Measurements taken on a day during extreme weather will of course be outliers, but could also provide important information about how In a Warming World, Storms May Be Fewer but Stronger. We should not assume outliers always represent 'noise' that needs to be averaged away.
It does not seem unreasonable to ask the question whether or not we are seeing effects of climate change in the weather. Thursday morning I read the following on the US National Weather Service forecast discussion page:
CLIMATE...THERE IS A SMALL CHANCE THAT SEATTLE WILL GET TO 90
DEGREES ON SUNDAY WHICH WOULD TIE THE RECORD FOR THE DAY. SINCE
RECORDS STARTED IN SEATTLE AT THE FEDERAL BUILDING DOWNTOWN IN 1891
THERE HAVE BEEN ONLY SIX DAYS IN THE FIRST WEEK OF JUNE WITH A HIGH
TEMPERATURE OF 90 DEGREES OR MORE. THE LAST TIME IT HAPPENED WAS
JUNE 4 2009 WITH A HIGH OF 91 DEGREES. FELTON
Whether or not the temperature exceeds 90 degrees next Sunday, I wouldn't dismiss the question of what mechanisms might be operating out-of-hand. We should try to estimate how much what happens supports (or not) hypotheses based upon physical processes.
For example, use Bayes rule reasoning to estimate the change in posterior odds for a mechanism A that increases the likelihood of P(B|A) and P(!B|!A) by 15%, and decreases the likelihood of P(!B|A) and P(B|!A) by 15%.
$$\delta = 0.15$$
Then the likelihood is given by the following, where the record is exceeded for a years and not exceeded for b years.
$$
k \times\left[ \frac{P(B \parallel A)}{P(B \parallel !A)} \right] ^{a}\times \left[ \frac{P(!B \parallel A)}{P(!B \parallel !A)} \right] ^{b}
$$
$$
k \times\left[ \frac{1 + \delta}{1 - \delta} \right] ^{a-b}
$$
Let's also look at the support if the record is also exceeded in 2016 and 2017.

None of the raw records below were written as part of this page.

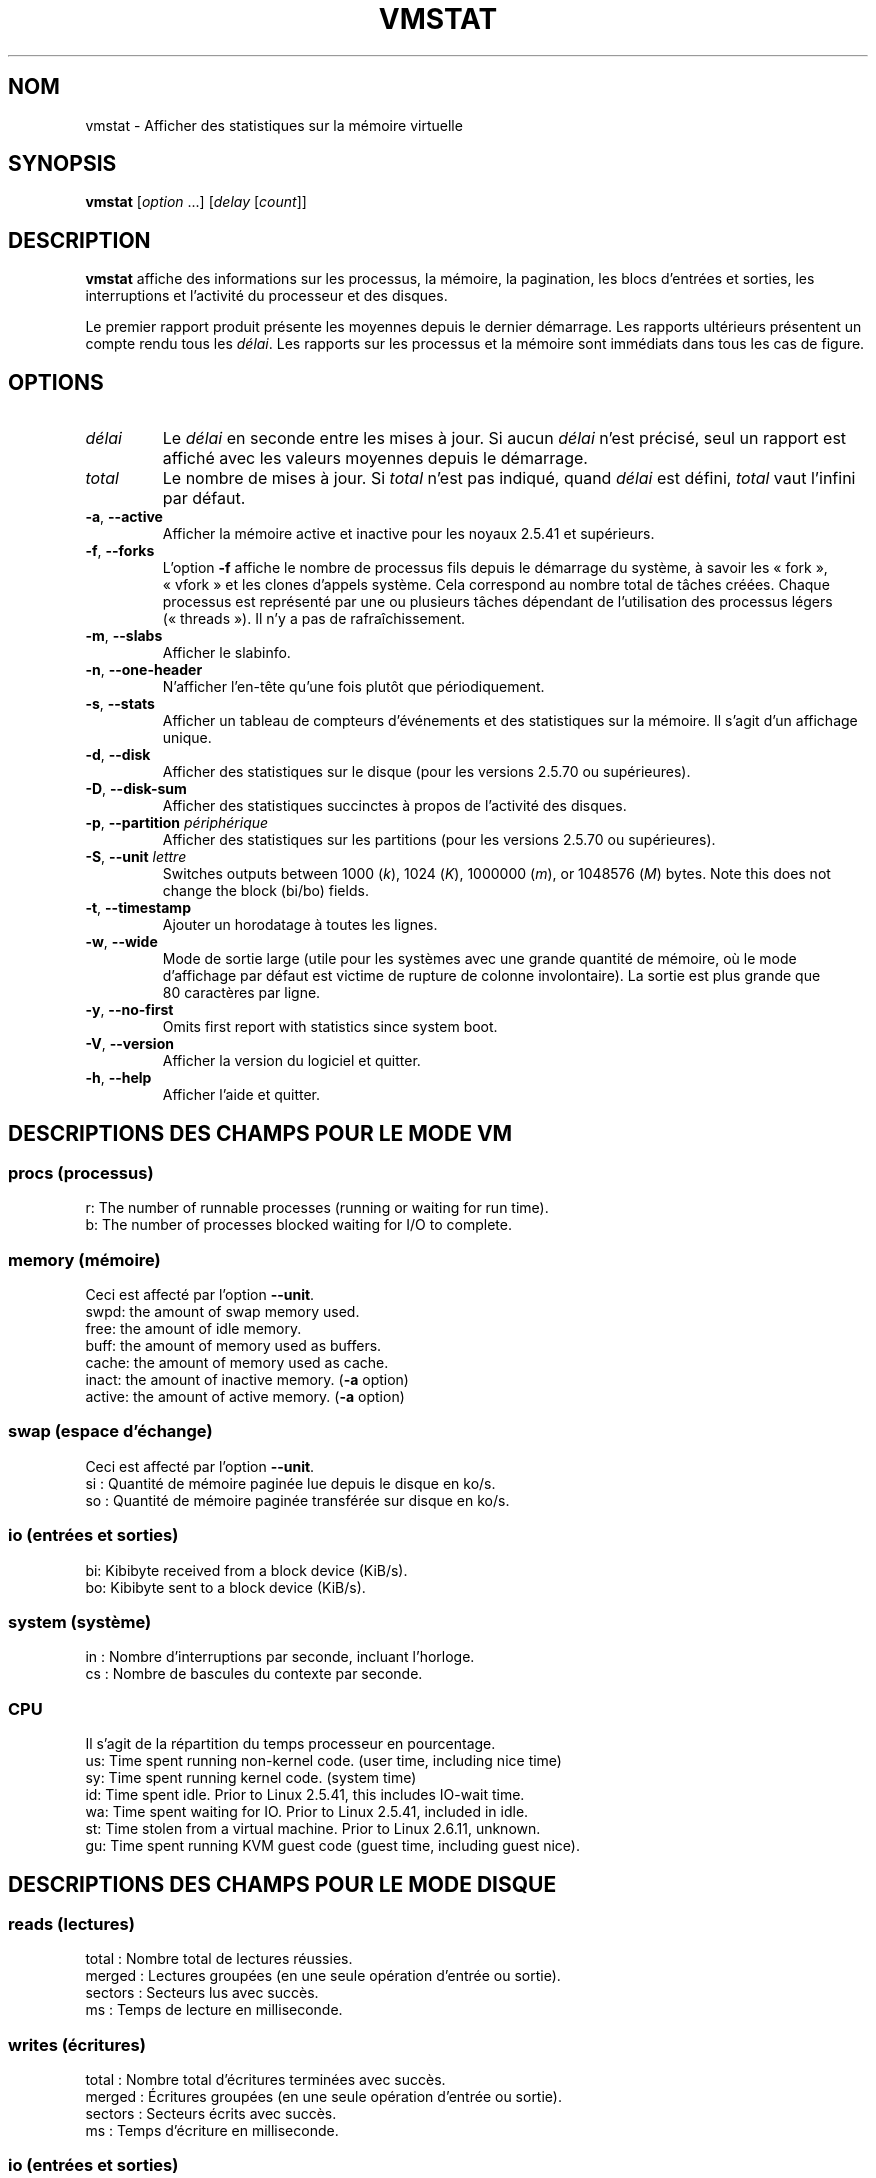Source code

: .\"
.\" Copyright (c) 2002-2024 Craig Small <csmall@dropbear.xyz>
.\" Copyright (c) 2012-2023 Jim Warner <james.warner@comcast.net>
.\" Copyright (c) 2011-2012 Sami Kerola <kerolasa@iki.fi>
.\" Copyright (c) 1994      Henry Ware <al172@yfn.ysu.edu>
.\"
.\" This program is free software; you can redistribute it and/or modify
.\" it under the terms of the GNU General Public License as published by
.\" the Free Software Foundation; either version 2 of the License, or
.\" (at your option) any later version.
.\"
.\"
.\"*******************************************************************
.\"
.\" This file was generated with po4a. Translate the source file.
.\"
.\"*******************************************************************
.TH VMSTAT 8 2024\-07\-19 procps\-ng 
.SH NOM
vmstat \- Afficher des statistiques sur la mémoire virtuelle
.SH SYNOPSIS
\fBvmstat\fP [\fIoption\fP .\|.\|.\&] [\fIdelay\fP [\fIcount\fP]]
.SH DESCRIPTION
\fBvmstat\fP affiche des informations sur les processus, la mémoire, la
pagination, les blocs d'entrées et sorties, les interruptions et l'activité
du processeur et des disques.
.PP
Le premier rapport produit présente les moyennes depuis le dernier
démarrage. Les rapports ultérieurs présentent un compte rendu tous les
\fIdélai\fP. Les rapports sur les processus et la mémoire sont immédiats dans
tous les cas de figure.
.SH OPTIONS
.TP 
\fIdélai\fP
Le \fIdélai\fP en seconde entre les mises à jour. Si aucun \fIdélai\fP n'est
précisé, seul un rapport est affiché avec les valeurs moyennes depuis le
démarrage.
.TP 
\fItotal\fP
Le nombre de mises à jour. Si \fItotal\fP n'est pas indiqué, quand \fIdélai\fP est
défini, \fItotal\fP vaut l'infini par défaut.
.TP 
\fB\-a\fP, \fB\-\-active\fP
Afficher la mémoire active et inactive pour les noyaux 2.5.41 et supérieurs.
.TP 
\fB\-f\fP, \fB\-\-forks\fP
L'option \fB\-f\fP affiche le nombre de processus fils depuis le démarrage du
système, à savoir les « fork », « vfork » et les clones d'appels
système. Cela correspond au nombre total de tâches créées. Chaque processus
est représenté par une ou plusieurs tâches dépendant de l'utilisation des
processus légers (« threads »). Il n'y a pas de rafraîchissement.
.TP 
\fB\-m\fP, \fB\-\-slabs\fP
Afficher le slabinfo.
.TP 
\fB\-n\fP, \fB\-\-one\-header\fP
N'afficher l'en\-tête qu'une fois plutôt que périodiquement.
.TP 
\fB\-s\fP, \fB\-\-stats\fP
Afficher un tableau de compteurs d'événements et des statistiques sur la
mémoire. Il s'agit d'un affichage unique.
.TP 
\fB\-d\fP, \fB\-\-disk\fP
Afficher des statistiques sur le disque (pour les versions 2.5.70 ou
supérieures).
.TP 
\fB\-D\fP, \fB\-\-disk\-sum\fP
Afficher des statistiques succinctes à propos de l'activité des disques.
.TP 
\fB\-p\fP, \fB\-\-partition\fP \fIpériphérique\fP
Afficher des statistiques sur les partitions (pour les versions 2.5.70 ou
supérieures).
.TP 
\fB\-S\fP, \fB\-\-unit\fP \fIlettre\fP
Switches outputs between 1000 (\fIk\fP), 1024 (\fIK\fP), 1000000 (\fIm\fP), or
1048576 (\fIM\fP)  bytes.  Note this does not change the block (bi/bo) fields.
.TP 
\fB\-t\fP, \fB\-\-timestamp\fP
Ajouter un horodatage à toutes les lignes.
.TP 
\fB\-w\fP, \fB\-\-wide\fP
Mode de sortie large (utile pour les systèmes avec une grande quantité de
mémoire, où le mode d’affichage par défaut est victime de rupture de colonne
involontaire). La sortie est plus grande que 80 caractères par ligne.
.TP 
\fB\-y\fP, \fB\-\-no\-first\fP
Omits first report with statistics since system boot.
.TP 
\fB\-V\fP, \fB\-\-version\fP
Afficher la version du logiciel et quitter.
.TP 
\fB\-h\fP, \fB\-\-help\fP
Afficher l'aide et quitter.
.SH "DESCRIPTIONS DES CHAMPS POUR LE MODE VM"
.SS "procs (processus)"
.nf
r: The number of runnable processes (running or waiting for run time).
b: The number of processes blocked waiting for I/O to complete.
.fi
.SS "memory (mémoire)"
Ceci est affecté par l'option \fB\-\-unit\fP.
.nf
swpd: the amount of swap memory used.
free: the amount of idle memory.
buff: the amount of memory used as buffers.
cache: the amount of memory used as cache.
inact: the amount of inactive memory.  (\fB\-a\fP option)
active: the amount of active memory.  (\fB\-a\fP option)
.fi
.SS "swap (espace d'échange)"
Ceci est affecté par l'option \fB\-\-unit\fP.
.nf
si\ : Quantité de mémoire paginée lue depuis le disque en ko/s.
so\ : Quantité de mémoire paginée transférée sur disque en ko/s.
.fi
.SS "io (entrées et sorties)"
.nf
bi: Kibibyte received from a block device (KiB/s).
bo: Kibibyte sent to a block device (KiB/s).
.fi
.SS "system (système)"
.nf
in\ : Nombre d'interruptions par seconde, incluant l'horloge.
cs\ : Nombre de bascules du contexte par seconde.
.fi
.SS CPU
Il s'agit de la répartition du temps processeur en pourcentage.
.nf
us: Time spent running non\-kernel code.  (user time, including nice time)
sy: Time spent running kernel code.  (system time)
id: Time spent idle.  Prior to Linux 2.5.41, this includes IO\-wait time.
wa: Time spent waiting for IO.  Prior to Linux 2.5.41, included in idle.
st: Time stolen from a virtual machine.  Prior to Linux 2.6.11, unknown.
gu: Time spent running KVM guest code (guest time, including guest nice).
.fi
.SH "DESCRIPTIONS DES CHAMPS POUR LE MODE DISQUE"
.SS "reads (lectures)"
.nf
total\ : Nombre total de lectures réussies.
merged\ : Lectures groupées (en une seule opération d'entrée ou sortie).
sectors\ : Secteurs lus avec succès.
ms\ : Temps de lecture en milliseconde.
.fi
.SS "writes (écritures)"
.nf
total\ : Nombre total d'écritures terminées avec succès.
merged\ : Écritures groupées (en une seule opération d'entrée ou sortie).
sectors\ : Secteurs écrits avec succès.
ms\ : Temps d'écriture en milliseconde.
.fi
.SS "io (entrées et sorties)"
.nf
cur\ : Entrées et sorties en cours.
s\ : Temps en seconde utilisé par les entrées et sorties.
.fi
.SH "DESCRIPTIONS DES CHAMPS POUR LE MODE DE PARTITION DE DISQUE"
.nf
reads\ : Nombre total de lectures de la partition.
read sectors\ : Nombre total de secteurs lus pour la partition.
writes\ : Nombre total d'écritures sur la partition.
requested writes\ : Nombre total de requêtes d'écriture sur la partition.
.fi
.SH "DESCRIPTIONS DES CHAMPS POUR LE MODE SLAB"
Slab mode shows statistics per slab, for more information about this
information see \fBslabinfo\fP(5)
.PP
.nf
cache\ : Nom du cache.
num\ : Nombre d'objets actuellement actifs.
total\ : Nombre total d'objets disponibles.
size\ : Taille de chaque objet.
pages\ : Nombre de pages avec au moins un objet actif.
.fi
.SH NOTES
\fBvmstat\fP requires read access to files under \fI/proc\fP. The \fB\-m\fP requires
read access to \fI/proc/slabinfo\fP which may not be available to standard
users.  Mount options for \fI/proc\fP such as \fIsubset=pid\fP may also impact
what is visible.
.SH "VOIR AUSSI"
\fBfree\fP(1), \fBiostat\fP(1), \fBmpstat\fP(1), \fBps\fP(1), \fBsar\fP(1), \fBtop\fP(1),
\fBslabinfo\fP(5)
.SH BOGUES
Please send bug reports to
.MT procps@freelists.org
.ME .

Change in posterior odds in favor of A(0.15)
(a) Record Not Exceeded 2015 - Posterior odds decrease from prior odds by 35%. By this method it is possible that additional observations eventually discredit the hypothesis.

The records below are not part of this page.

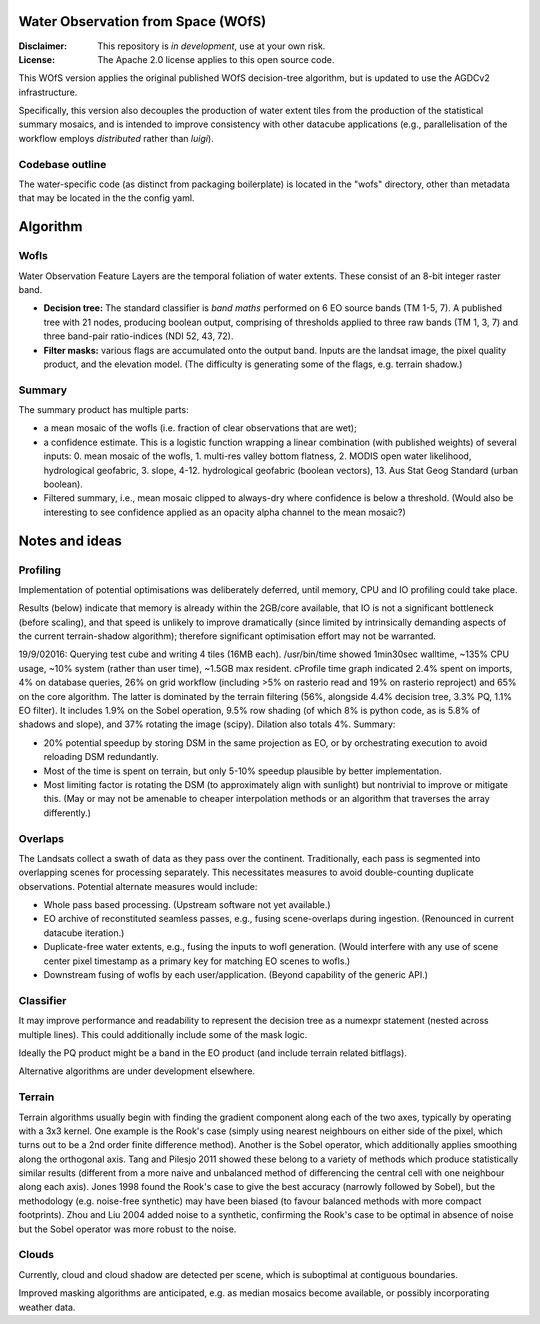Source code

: Water Observation from Space (WOfS)
====================================

:Disclaimer:
    This repository is *in development*, use at your own risk.

:License:
    The Apache 2.0 license applies to this open source code.


This WOfS version applies the original published WOfS decision-tree algorithm, 
but is updated to use the AGDCv2 infrastructure.

Specifically, this version also decouples the production of water extent tiles
from the production of the statistical summary mosaics, and is intended to
improve consistency with other datacube applications (e.g., parallelisation
of the workflow employs *distributed* rather than *luigi*).


Codebase outline
----------------

The water-specific code (as distinct from packaging boilerplate) is located 
in the "wofs" directory, other than metadata that may be located in the the 
config yaml. 


Algorithm
=========

Wofls
-----

Water Observation Feature Layers are the temporal foliation of water extents. 
These consist of an 8-bit integer raster band.

- **Decision tree:** The standard classifier is *band maths* performed on 6 EO source bands (TM 1-5, 7). A published tree with 21 nodes, producing boolean output, comprising of thresholds applied to three raw bands (TM 1, 3, 7) and three band-pair ratio-indices (NDI 52, 43, 72).
- **Filter masks:** various flags are accumulated onto the output band. Inputs are the landsat image, the pixel quality product, and the elevation model. (The difficulty is generating some of the flags, e.g. terrain shadow.)


Summary
-------

The summary product has multiple parts: 

- a mean mosaic of the wofls (i.e. fraction of clear observations that are wet);
- a confidence estimate. This is a logistic function wrapping a linear combination (with published weights) of several inputs: 0. mean mosaic of the wofls, 1. multi-res valley bottom flatness, 2. MODIS open water likelihood, hydrological geofabric, 3. slope, 4-12. hydrological geofabric (boolean vectors), 13. Aus Stat Geog Standard (urban boolean).
- Filtered summary, i.e., mean mosaic clipped to always-dry where confidence is below a threshold. (Would also be interesting to see confidence applied as an opacity alpha channel to the mean mosaic?)


Notes and ideas
===============

Profiling
---------

Implementation of potential optimisations was deliberately deferred, until memory, CPU and IO profiling could take place.

Results (below) indicate that memory is already within the 2GB/core available, that IO is not a significant bottleneck (before scaling), and that speed is unlikely to improve dramatically (since limited by intrinsically demanding aspects of the current terrain-shadow algorithm); therefore significant optimisation effort may not be warranted. 

19/9/02016: Querying test cube and writing 4 tiles (16MB each). /usr/bin/time showed 1min30sec walltime, ~135% CPU usage, ~10% system (rather than user time), ~1.5GB max resident. cProfile time graph indicated 2.4% spent on imports, 4% on database queries, 26% on grid workflow (including >5% on rasterio read and 19% on rasterio reproject) and 65% on the core algorithm. The latter is dominated by the terrain filtering (56%, alongside 4.4% decision tree, 3.3% PQ, 1.1% EO filter). It includes 1.9% on the Sobel operation, 9.5% row shading (of which 8% is python code, as is 5.8% of shadows and slope), and 37% rotating the image (scipy). Dilation also totals 4%. Summary:

- 20% potential speedup by storing DSM in the same projection as EO, or by orchestrating execution to avoid reloading DSM redundantly.
- Most of the time is spent on terrain, but only 5-10% speedup plausible by better implementation.
- Most limiting factor is rotating the DSM (to approximately align with sunlight) but nontrivial to improve or mitigate this. (May or may not be amenable to cheaper interpolation methods or an algorithm that traverses the array differently.)


Overlaps
--------
The Landsats collect a swath of data as they pass over the continent. 
Traditionally, each pass is segmented into overlapping scenes for processing
separately. This necessitates measures to avoid double-counting duplicate
observations. Potential alternate measures would include:

- Whole pass based processing. (Upstream software not yet available.)
- EO archive of reconstituted seamless passes,
  e.g., fusing scene-overlaps during ingestion.
  (Renounced in current datacube iteration.)
- Duplicate-free water extents, e.g., fusing the inputs to wofl generation.
  (Would interfere with any use of scene center pixel timestamp as a primary
  key for matching EO scenes to wofls.)
- Downstream fusing of wofls by each user/application. 
  (Beyond capability of the generic API.)


Classifier
----------

It may improve performance and readability to represent the decision tree as a numexpr statement (nested across multiple lines). This could additionally include some of the mask logic.

Ideally the PQ product might be a band in the EO product (and include terrain related bitflags). 

Alternative algorithms are under development elsewhere.


Terrain
-------

Terrain algorithms usually begin with finding the gradient component along each of the two axes, typically by operating with a 3x3 kernel. One example is the Rook's case (simply using nearest neighbours on either side of the pixel, which turns out to be a 2nd order finite difference method). Another is the Sobel operator, which additionally applies smoothing along the orthogonal axis. Tang and Pilesjo 2011 showed these belong to a variety of methods which produce statistically similar results (different from a more naive and unbalanced method of differencing the central cell with one neighbour along each axis). Jones 1998 found the Rook's case to give the best accuracy (narrowly followed by Sobel), but the methodology (e.g. noise-free synthetic) may have been biased (to favour balanced methods with more compact footprints). Zhou and Liu 2004 added noise to a synthetic, confirming the Rook's case to be optimal in absence of noise but the Sobel operator was more robust to the noise. 


Clouds
------

Currently, cloud and cloud shadow are detected per scene, which is suboptimal at contiguous boundaries.

Improved masking algorithms are anticipated, e.g. as median mosaics become available, or possibly incorporating weather data.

(b) Record Exceeded in 2015 - Posterior odds increase by 35%.
(c) Record Exceeded in 2015 & 2016 - Posterior odds increase by 83%.
(d) Record Exceeded in 2015 & 2016 & 2017 - Odds increased by 148%.
Finally, the advantages of using this approach, rather than a frequentist approach, can be more easily understood by considering how it could be applied in practice. For example, how a Penn Cove shellfish business might use these calculated changes of climate-change probability to self-insure their farm. The owner of a shellfish farm may understand that climate change poses a risk to her business, and has hedged for the cost of the odd bad year due to this by putting an extra 100 dollars into an account each month. She has found this has worked well in the past, with the account growing to be large enough to cover costs in bad years, without ballooning too large.
How might she use the information that Seattle is breaking temperature records (and the probability of A may be changing) to adjust this amount? If the temperature record is exceeded in 2015, she may decide to increase the amount to 135 dollars per month, and if the record is exceeded again in 2016 she may decide to increase it to 183 dollars, and if it is exceeded again in 2017 increase it to 248 dollars. The advantage is the Bayes method helps her make a decision to act sooner than by using a frequentist approach. This way she may be able to prepare for future costs.